Here’s an example. In my last semester of college, I was enrolled in the capstone class of my minor. For the past three years, the seminar has partnered with a local organization focused on youth experiencing homelessness. This year, the organization had just completed a comprehensive research report detailing the state of youth homelessness in the Richmond region. They identified a need – turning their 50-page report into easily accessible posters, brochures, and booklets – and our class executed it.
There were still significant power differentials between my class and the youth that we worked with, but this model of capacity-building community engagement helped to mitigate these power dynamics. The organization was driving the project, not us; we were responding to their articulated needs. We were also encouraged to be self-aware of our privilege and implicit bias through structured self-reflection. We wrote two essays about our CBL experience, reflecting on our personal understanding of youth homelessness before and after the project. Although this may seem simple, creating the space for critical self-awareness and reflection in the classroom allowed me and my classmates to challenge our previous thoughts, contextualize our work, engage critically with our experience, and grow both intellectually and personally. In short, in-class reflection allowed us do the introspective work that community-based learning requires.
Not all my CBL experiences over the last four years have been this intentionally designed.
In my first year of college, I took a class that required students to volunteer with a Richmond Public School at least five times throughout the semester. I chose to volunteer at a college-preparatory program in a local high school. A group of all white University of Richmond students were in charge of creating and implementing a curriculum that would motivate a class of predominantly black high school juniors and seniors to attend college.
Without meaningful preparation, my fellow University of Richmond students and I were not equipped to manage a classroom of 30 kids just a couple years younger than us. We also had drastically different life experiences than the students in the room. Our presence was not a sign of “I could do it, so you can do it too.” It was a reminder of the opportunities they were denied due to their race and class. Furthermore, we were not invited to reflect on the complicated dynamics of the volunteer experience in class; instead, we focused on our observations about the school, its resources, and the students.
The University of Richmond is a private, predominantly white institution, with a majority of students from higher socio-economic backgrounds. Undeniably, the University – and many within it – holds significant power and privilege.

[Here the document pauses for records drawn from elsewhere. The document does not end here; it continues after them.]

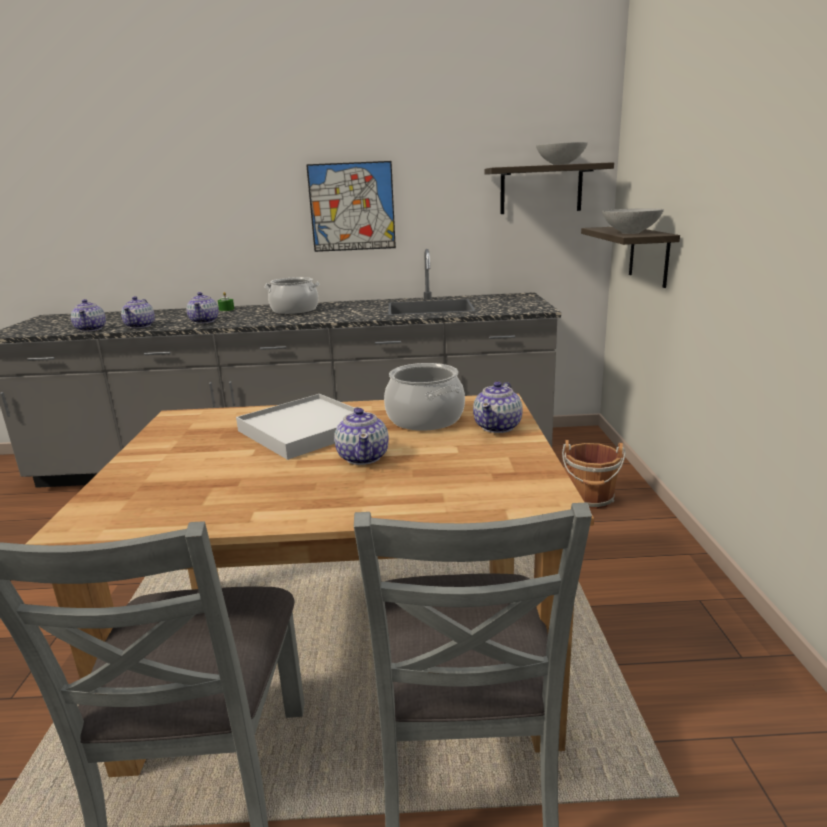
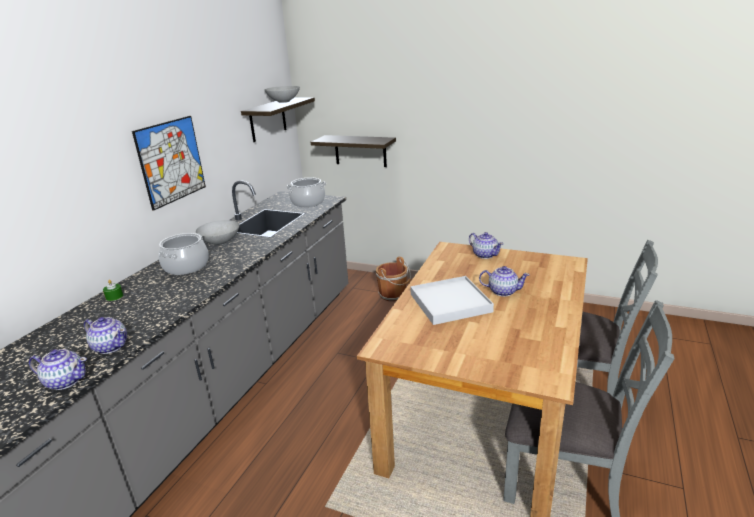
camera: 65 degrees left, 5 degrees up
(204, 321) = (155, 309): teapot -> none
(424, 419) = (459, 269): cooking pot -> cooking pot (308, 202)
(629, 233) = (366, 140): grey bowl -> grey bowl (219, 242)

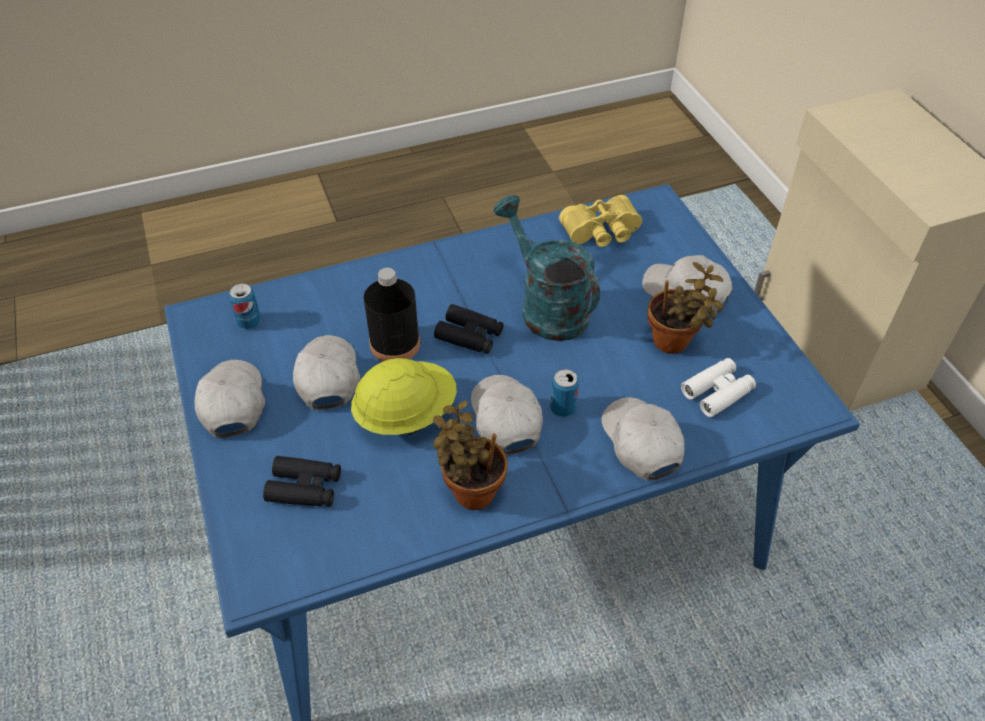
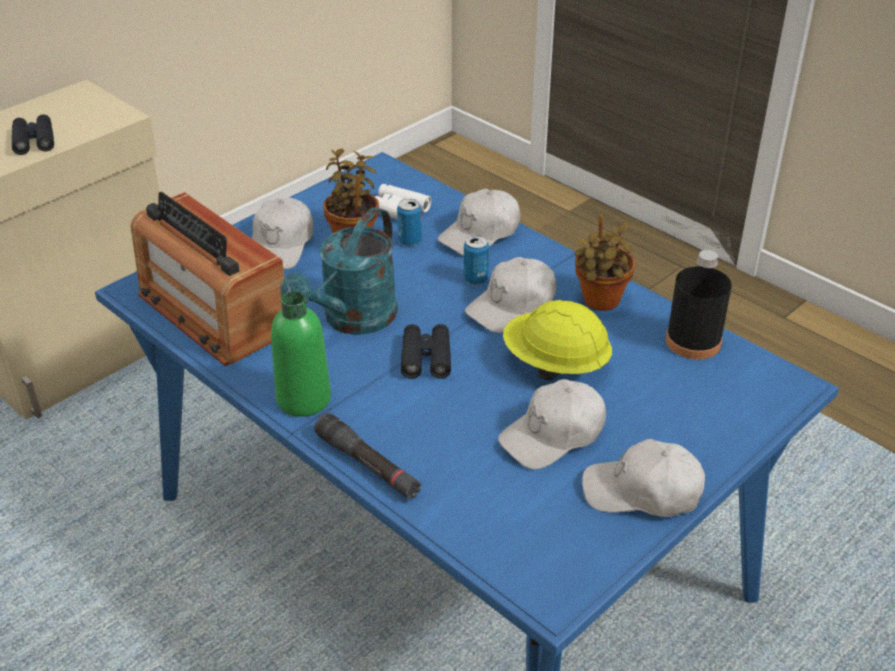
camera: 115 degrees left, 10 degrees down
(232, 403) = (642, 492): white cap -> white cap turned 45 degrees clockwise
(249, 322) = (525, 537): can -> can (410, 241)
(305, 487) = (684, 396): black binoculars -> black binoculars (34, 141)
(374, 269) = (368, 465): none -> black flashlight
(395, 344) = (473, 404): black bottle -> black bottle (693, 341)
(465, 256) = (303, 399): none -> green bottle
(602, 233) = (212, 312): yellow binoculars -> radio

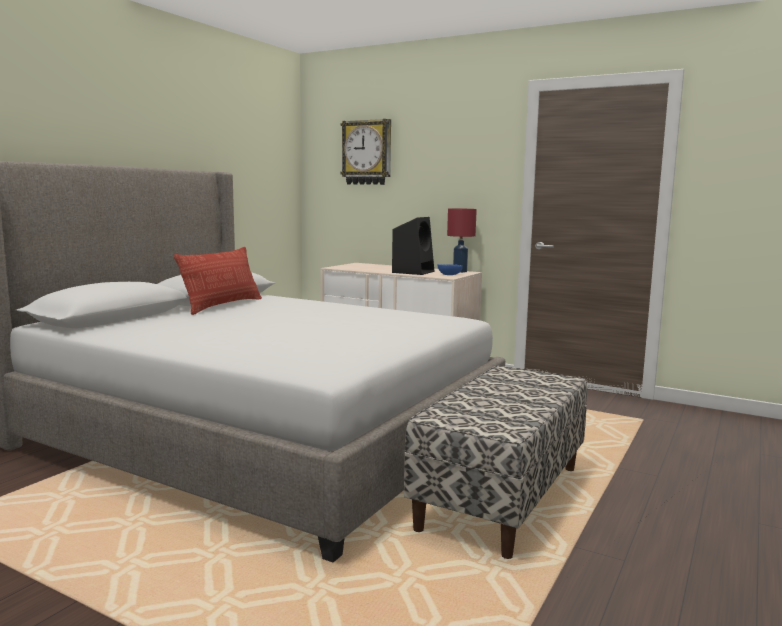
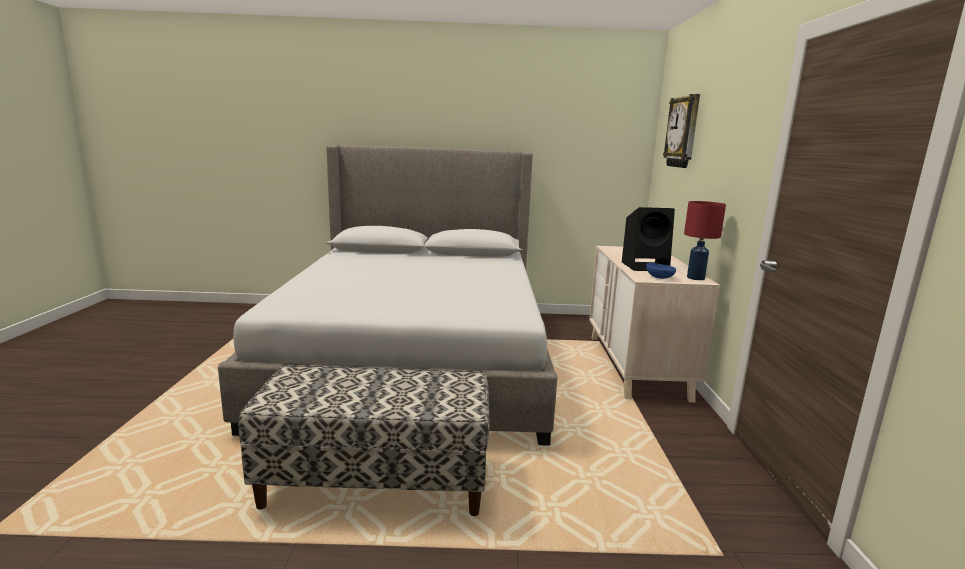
camera: 60 degrees right, 5 degrees up
(222, 305) = (452, 257): pillow -> none

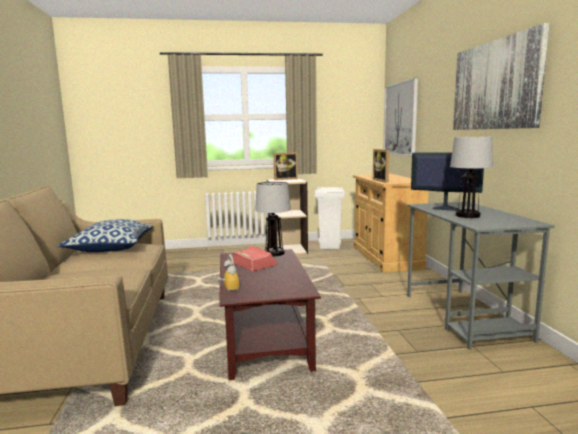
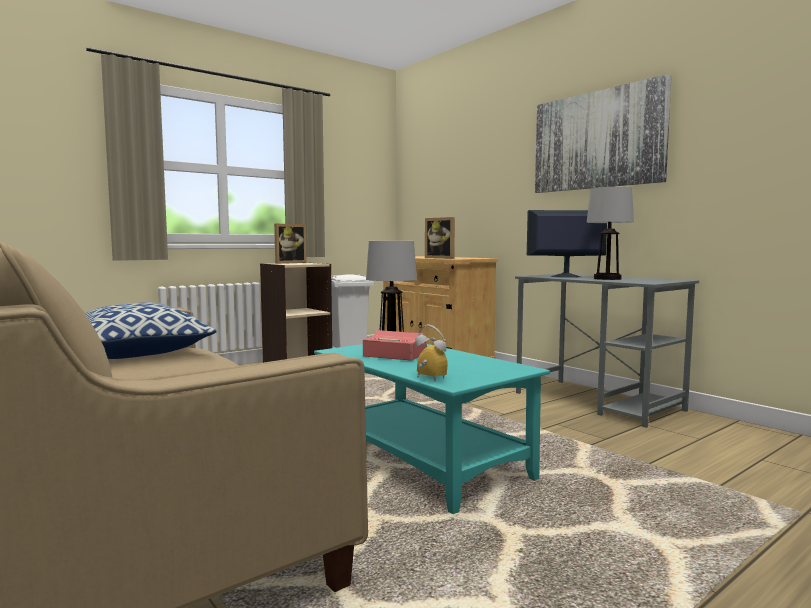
camera: 30 degrees left, 5 degrees down
(264, 337) = (420, 460): brown coffee table -> turquoise coffee table
(400, 119) = (432, 187): picture -> none

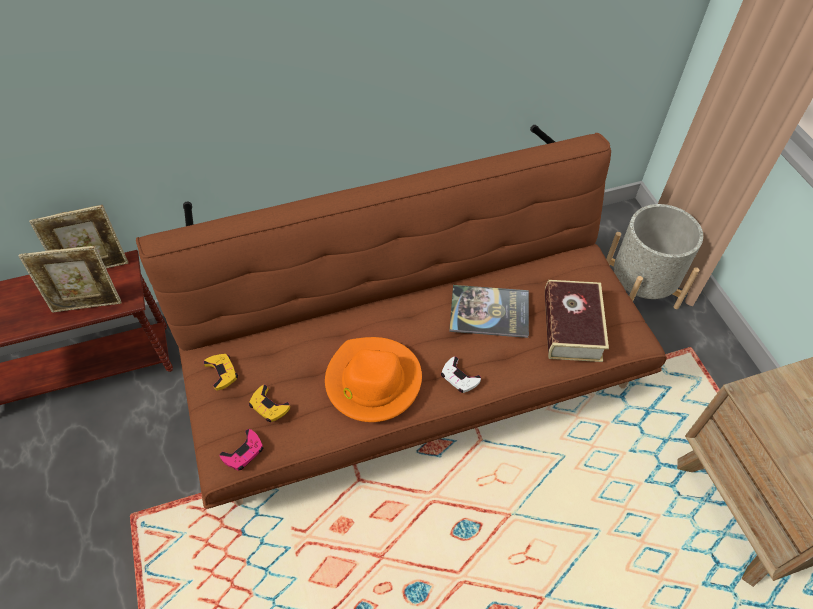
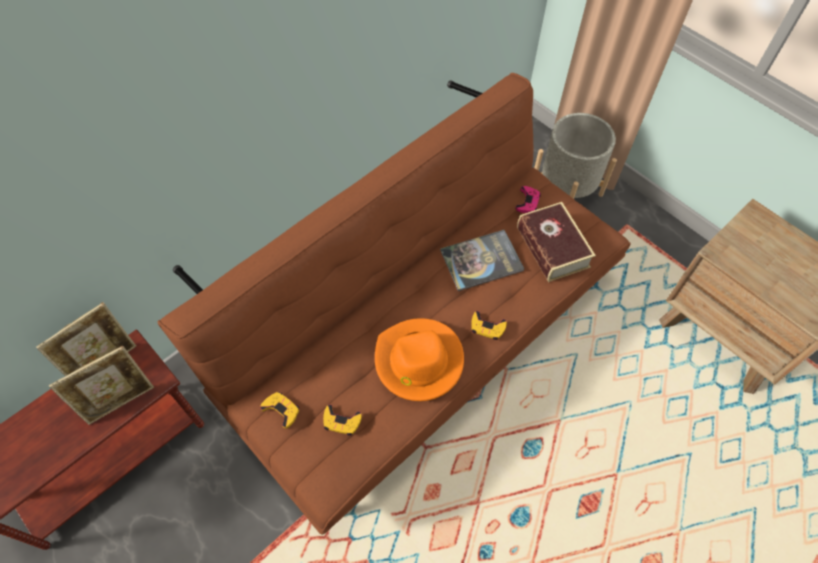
camera: 25 degrees left, 5 degrees up
(243, 452) = (343, 472): pink game controller -> pink game controller (528, 202)
(459, 377) = (487, 327): white game controller -> yellow game controller

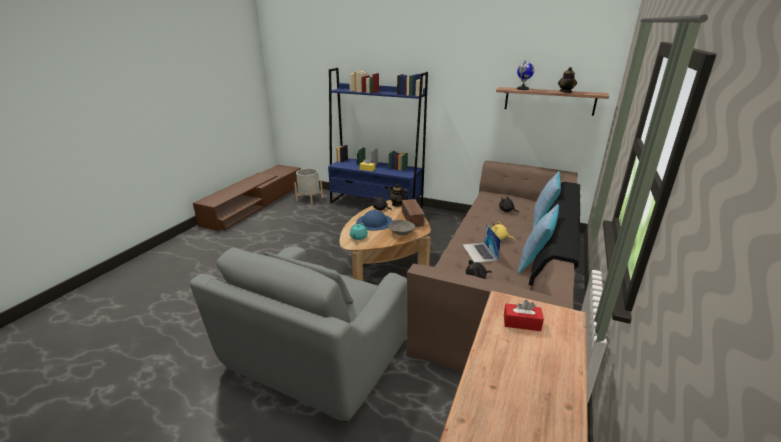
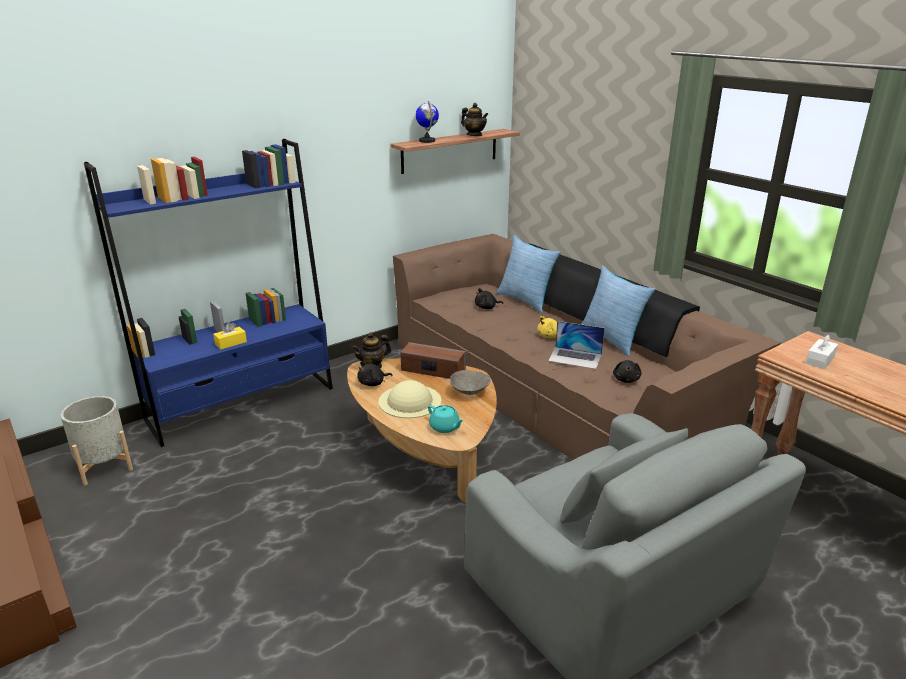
camera: 60 degrees left, 0 degrees up
(374, 222) = (410, 401): blue hat -> beige hat
(521, 323) = (820, 360): red tissue box -> white tissue box

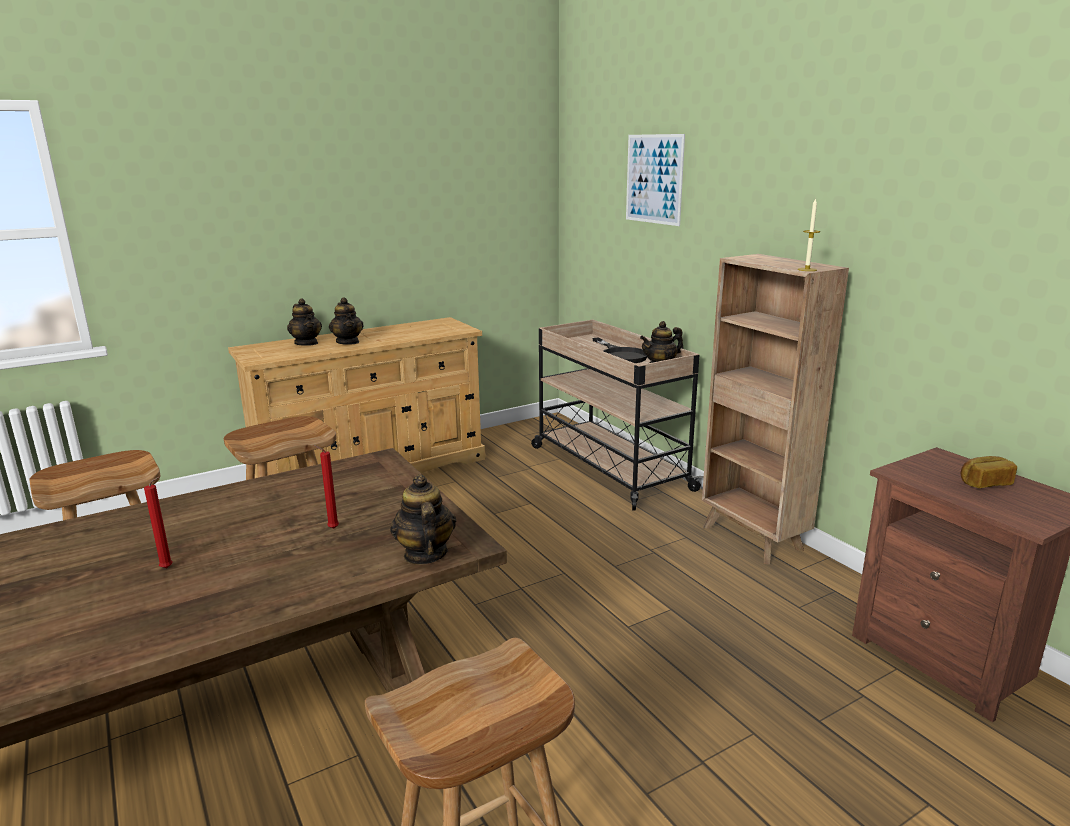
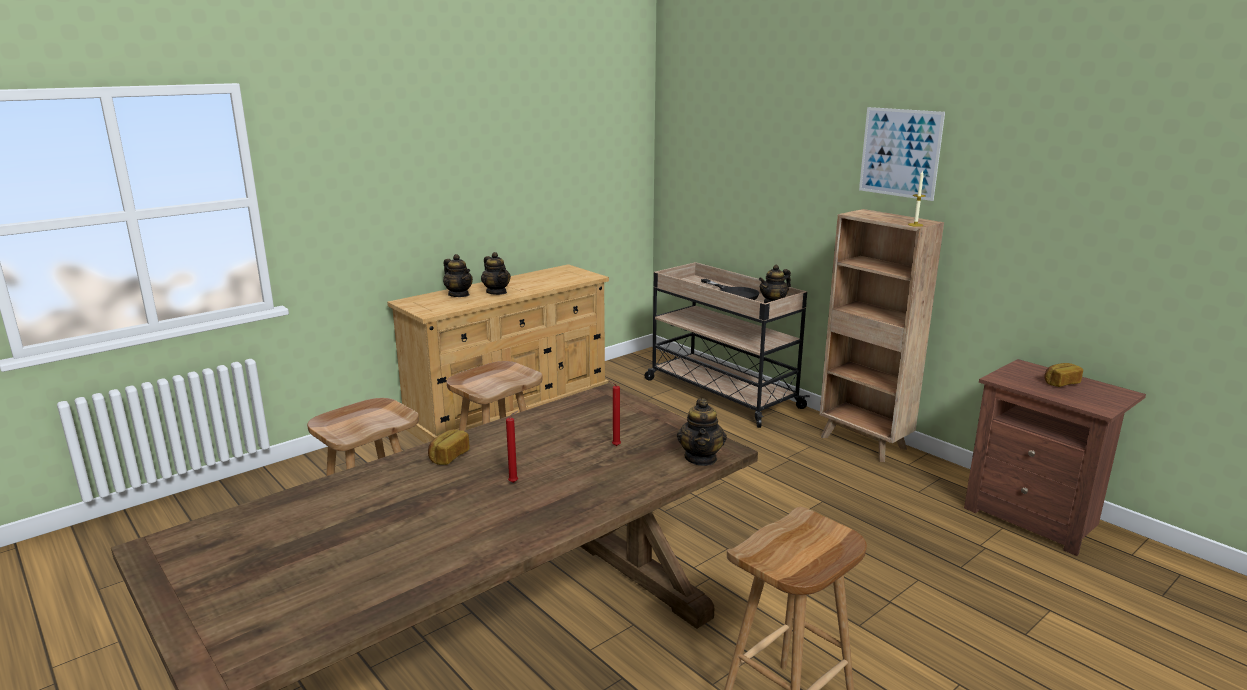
camera: 10 degrees left, 0 degrees up
(127, 527) = (448, 456): none -> bread
(424, 554) = (701, 458): teapot -> teapot turned 150 degrees counterclockwise
(654, 179) = (758, 142): picture -> picture (900, 153)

In an independent study I created my junior year in order to focus on the link between stories and social change, I read feminist scholar Daphne Patai’s essay, “U.S. Academics and Third World Women: Is Ethical Research Possible?” Here, Patai examines the hierarchy of power reproduced by well-meaning U.S. scholars when studying women abroad: “In the end, even ‘feminist’ research too easily tends to reproduce the very inequalities and hierarchies it seeks to reveal and to transform…For we continue to function in an overdetermined universe in which our respective roles ensure that other people are always the subject of our research, almost never the reverse” (Patai 149).
For me, Patai’s critique strikes a chord applicable to university community-based learning. Even though the class I took my first year was focused on historic inequities along race and class lines, our CBL experience still reproduced the very inequities and hierarchies we were seeking to reveal and to transform. Who got more out of that experience, the high school kids or me? I did, without a doubt. I was able to see the educational inequities in the Richmond Public School firsthand and use this educational experience as evidence in the classroom. They were the subject of my educational experience, of my research. And what did they get? Some less-than-useful advice and “mentors” that left after just a month.
What would community-based learning look like if we critically examined our privilege first? What if we were the subjects of our own research?
This kind of critical self-awareness and reflection has to be designed – purposefully integrated into syllabi and curriculum – to truly begin to mitigate the dynamics of power and privilege that community-based learning can perpetuate.
Ideally, community engagement is an exchange between communities. Too often, this exchange is lopsided, the privileged community arriving to “help” and still leaving with more. If we are dedicated to true community-based learning, we need to ask ourselves the hard questions before we leave campus.
And even when we do, let’s be honest – in an inequitable world, truly equitable community-based learning may not be possible. But, as Daphne Patai says, “It is a mistake to let ourselves be overwhelmed by these problems” (Patai 150). Community-based learning may not be unequivocally good. But when done thoughtfully, intentionally, and critically, it is worth it.
Works Cited
Patai, Daphne, et al. “U.S. Academics and Third World Women: Is Ethical Research Possible?” Women's Words: The Feminist Practice of Oral History, Routledge, 2016.